Peter urges his readers to let this truth shape their response when old desires rise up within them. Human passions still whisper their invitations, and the pull of former habits remains real. Yet Peter wants them to remember that sin no longer demands a death from them. That death has already occurred in the body of Christ. To return to sin as though its penalty still hung over them would be to forget the decisive act by which God has already dealt with it. Instead of living as though sin still holds power, they are called to live for what God desires—lives marked by holiness, generosity, and patient endurance.
This shift in perspective is grounded in their baptism. Baptism, as Peter has already said, is not a magical cleansing but a symbolic participation in Christ’s death and resurrection. Going down into the water signifies union with the crucified Lord, the end of the old life dominated by sin’s demands. Rising from the water signifies participation in the new life made possible by Christ’s resurrection. Baptism is a public declaration that the believer’s story has been joined to Christ’s story: death to the old, life in the new.
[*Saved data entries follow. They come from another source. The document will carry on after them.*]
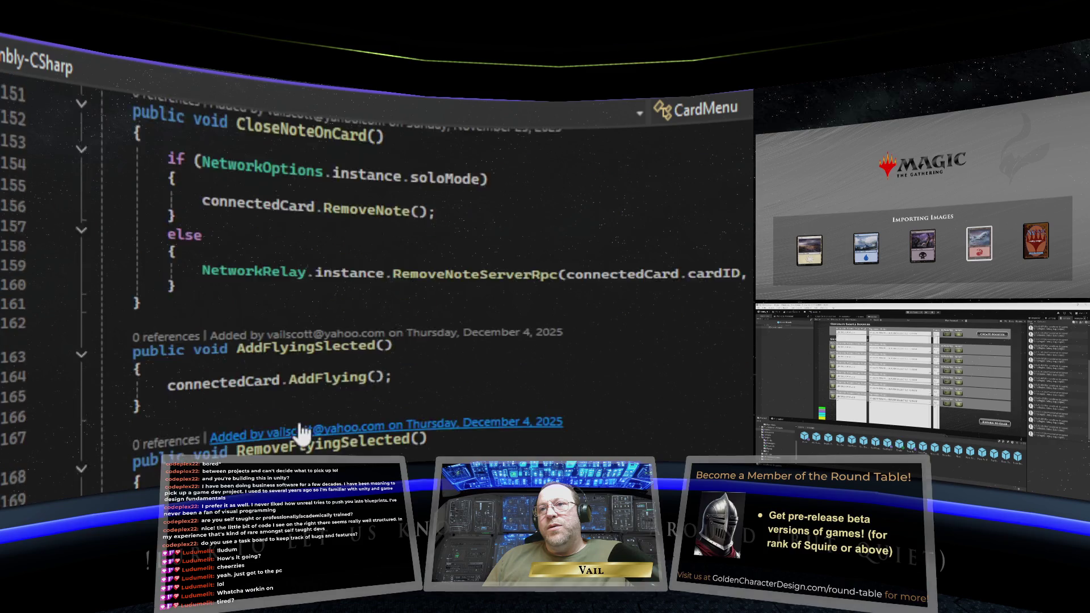
scroll(301, 426, up, 9)
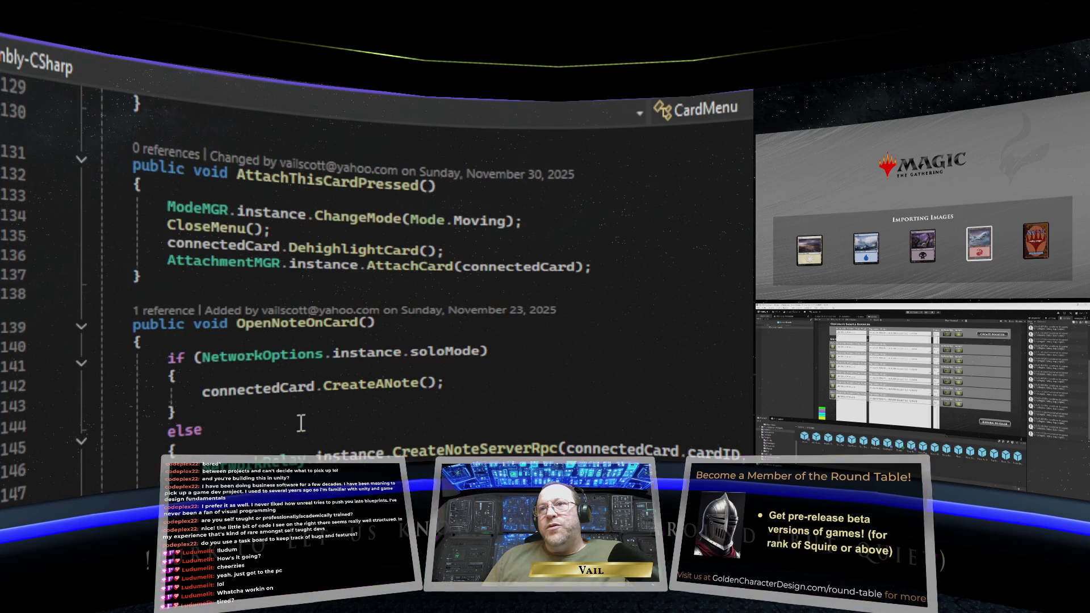
scroll(301, 423, up, 3)
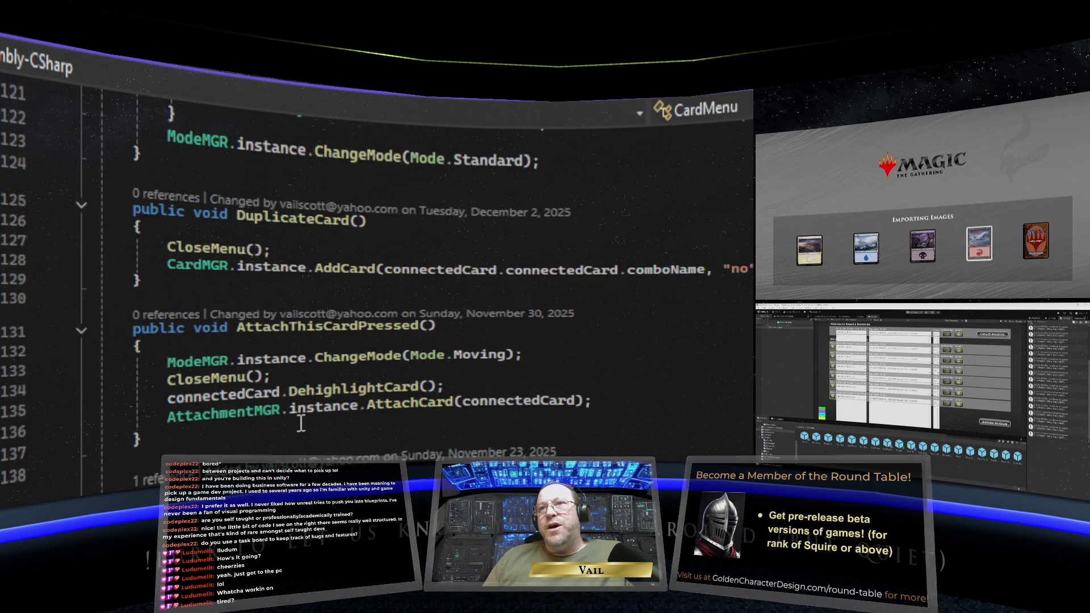
scroll(301, 423, up, 10)
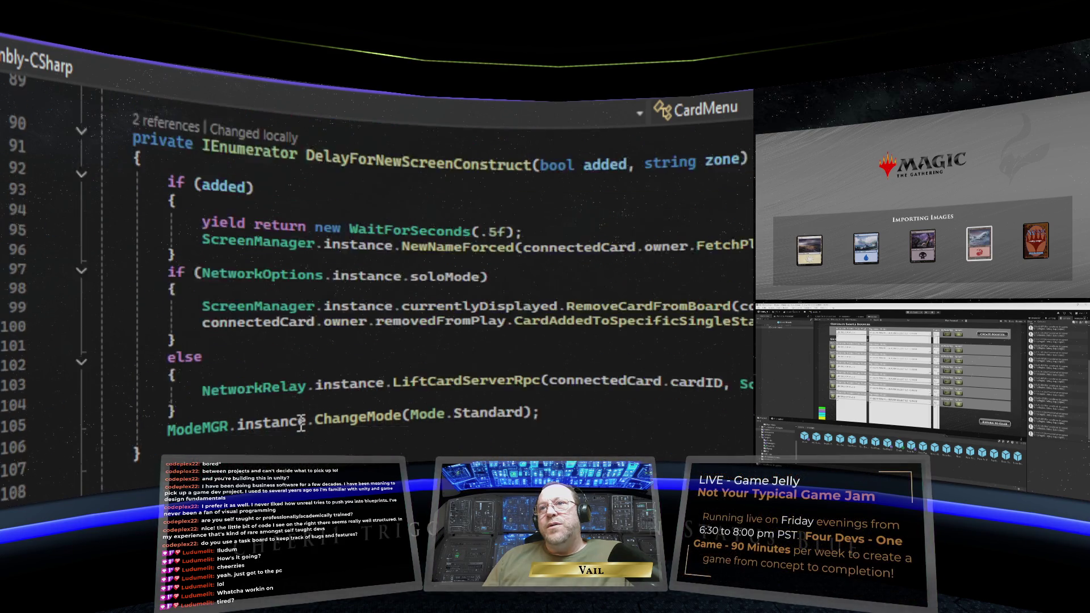
scroll(301, 425, up, 2)
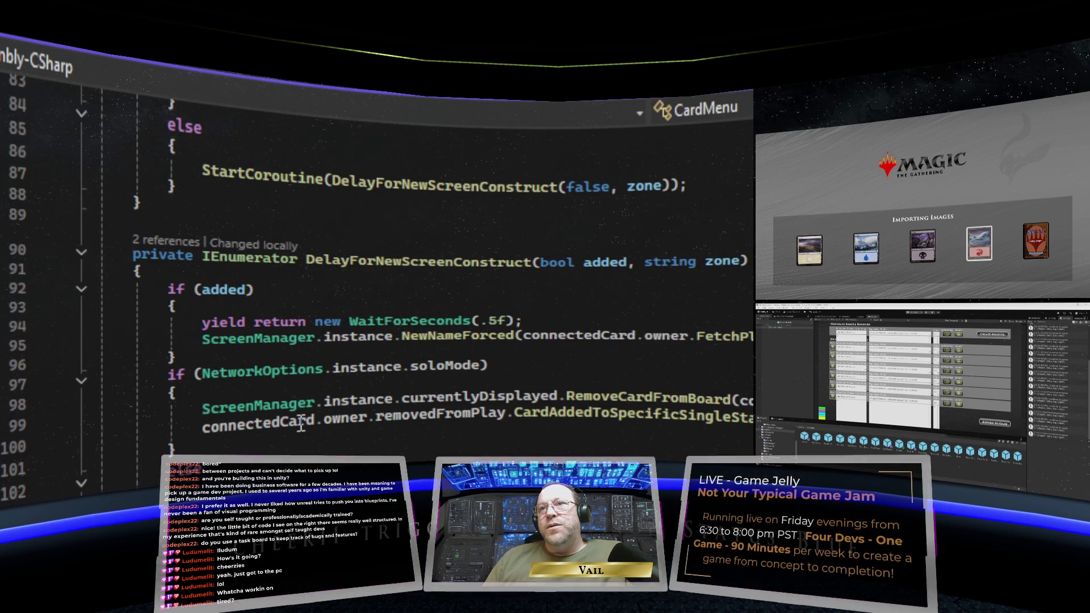
scroll(301, 425, up, 5)
scroll(301, 420, up, 5)
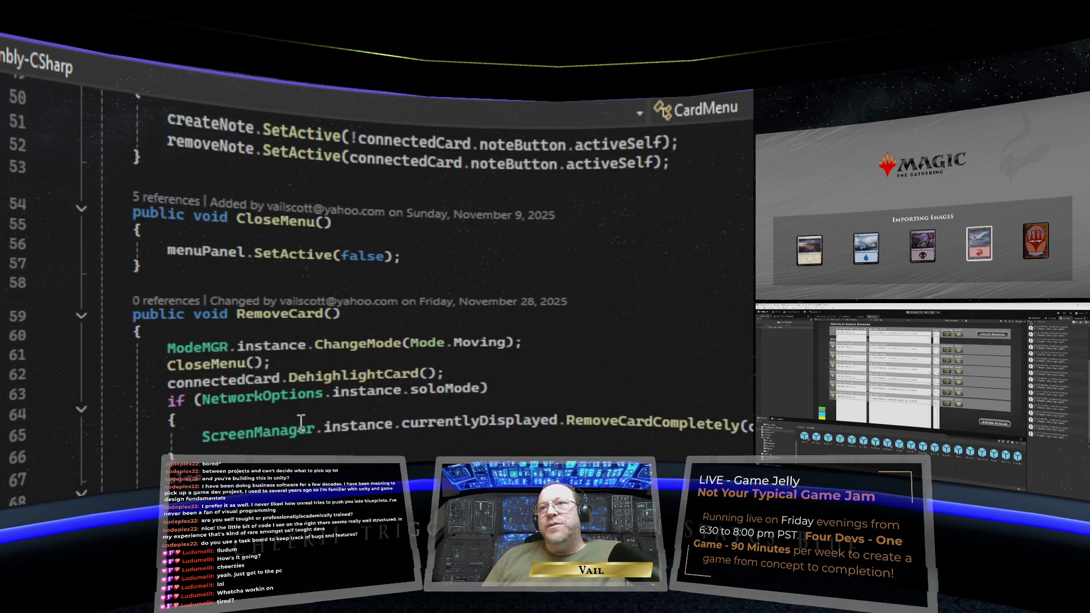
Add a CloseMenu() call after ChangeMode(Mode.Moving) in SendCardOutOfPlay.
drag(278, 363, 196, 362)
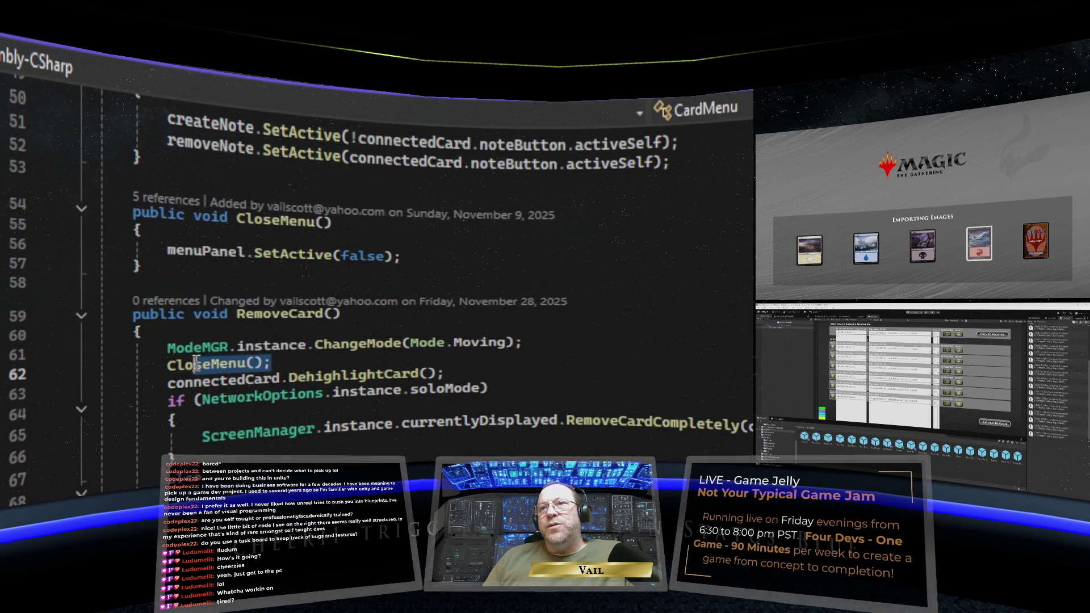
right_click(199, 363)
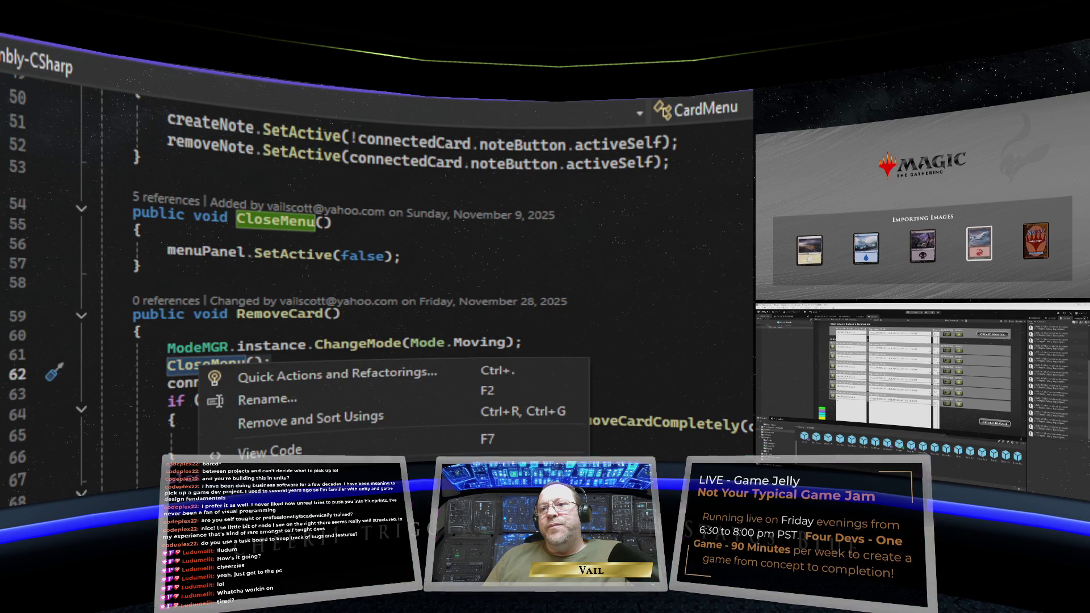
key(Escape)
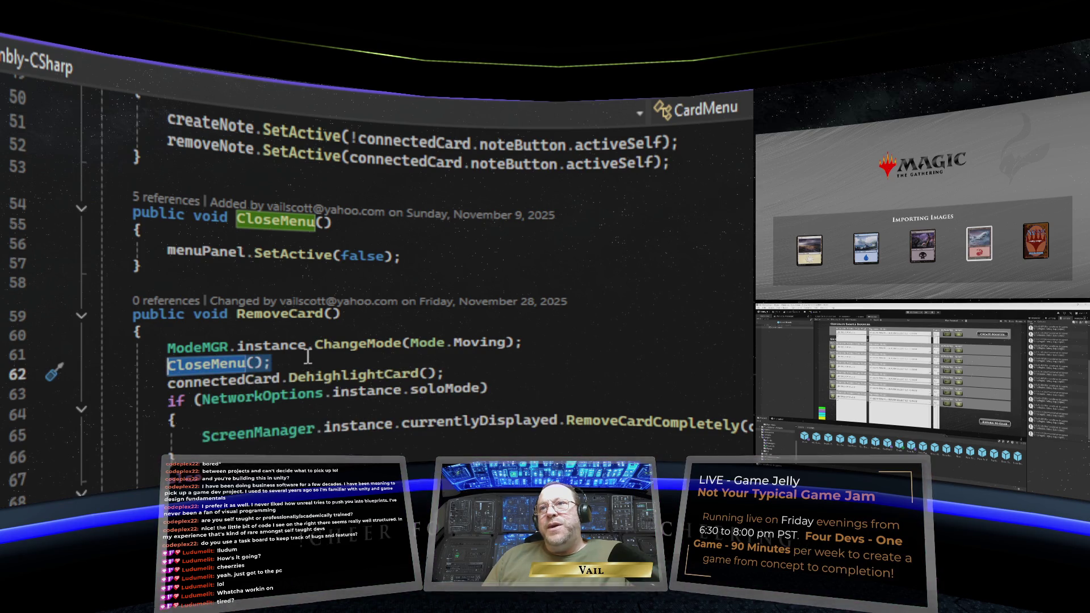
scroll(307, 356, down, 4)
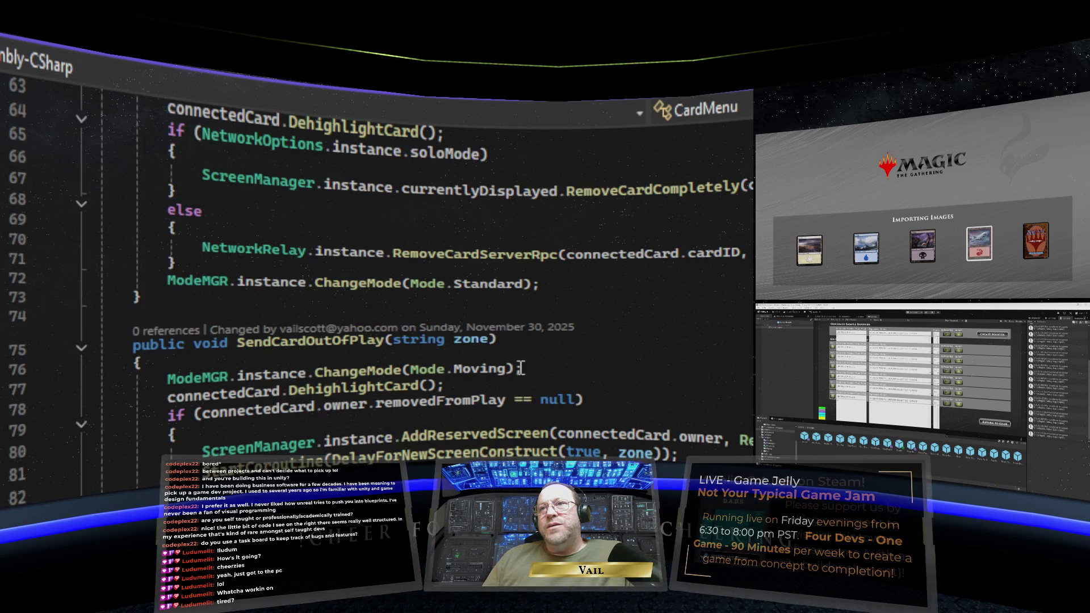
click(526, 369)
text(;)
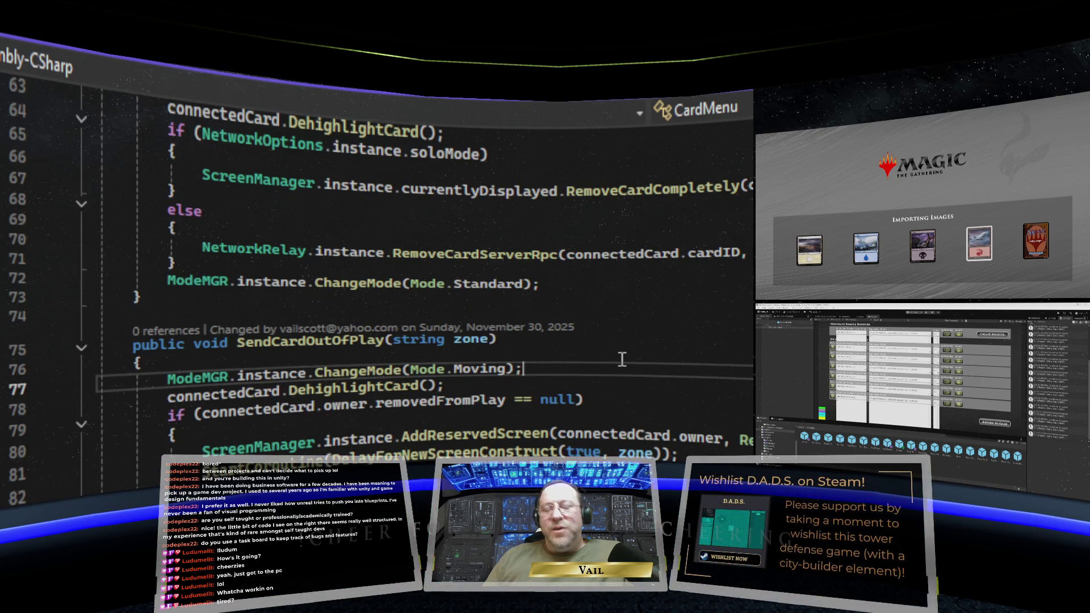
key(Return)
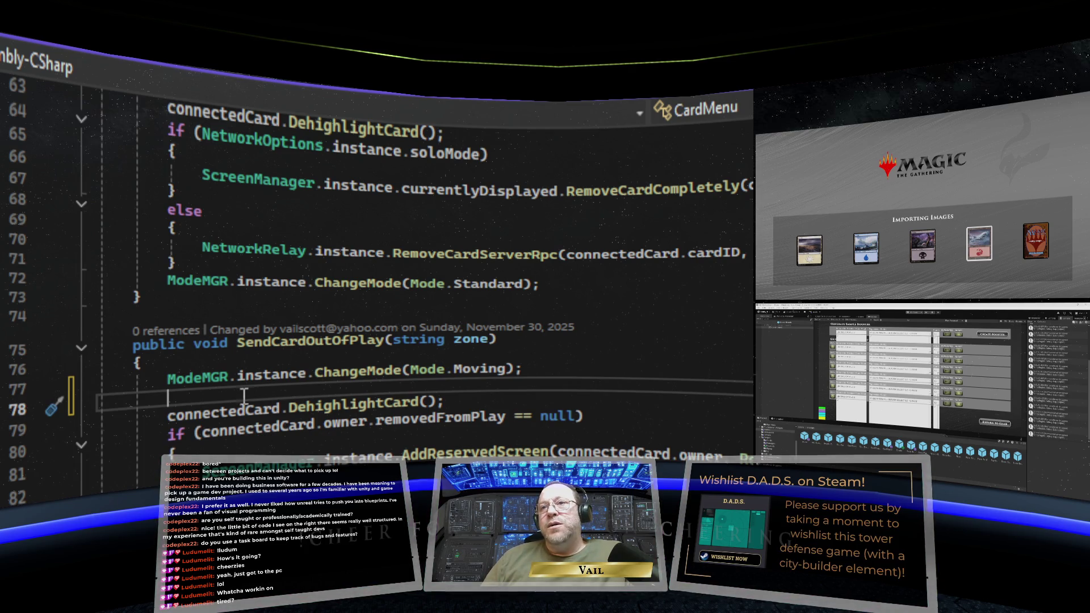
right_click(212, 393)
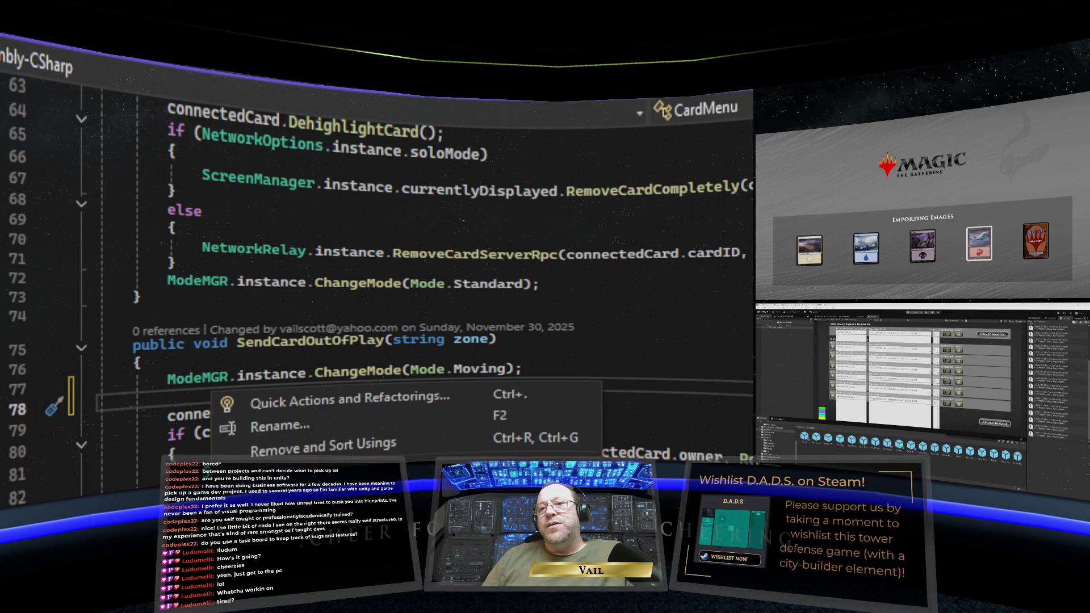
text(CloseMenu();)
Add CloseMenu(); after ChangeMode(Mode.Moving) in SendCardToPlayScreen and save CardMenu.cs.
scroll(433, 447, down, 4)
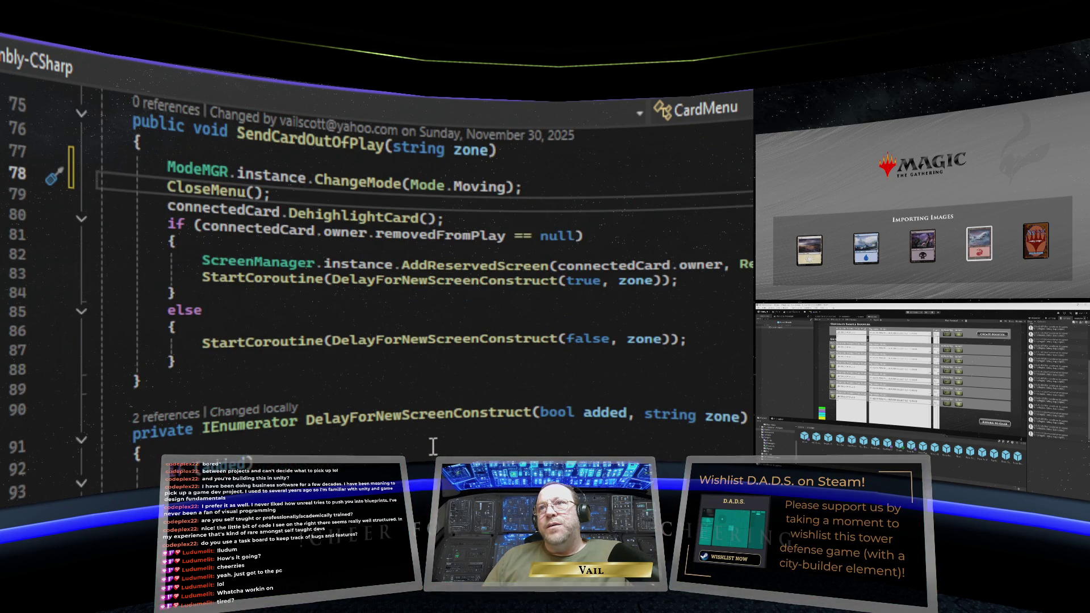
scroll(432, 446, down, 8)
Peter therefore calls them to live in harmony with what their baptism proclaims. If they have been united with Christ in his death, then the life they now live should reflect the power of his resurrection. The cross has already dealt with sin’s penalty; the resurrection has already opened the path of obedience. Their task is not to die for their sins but to embody the life that Christ’s death and resurrection have secured. Their daily choices become expressions of trust in the finished work of Christ and signs of the new creation already at work within them.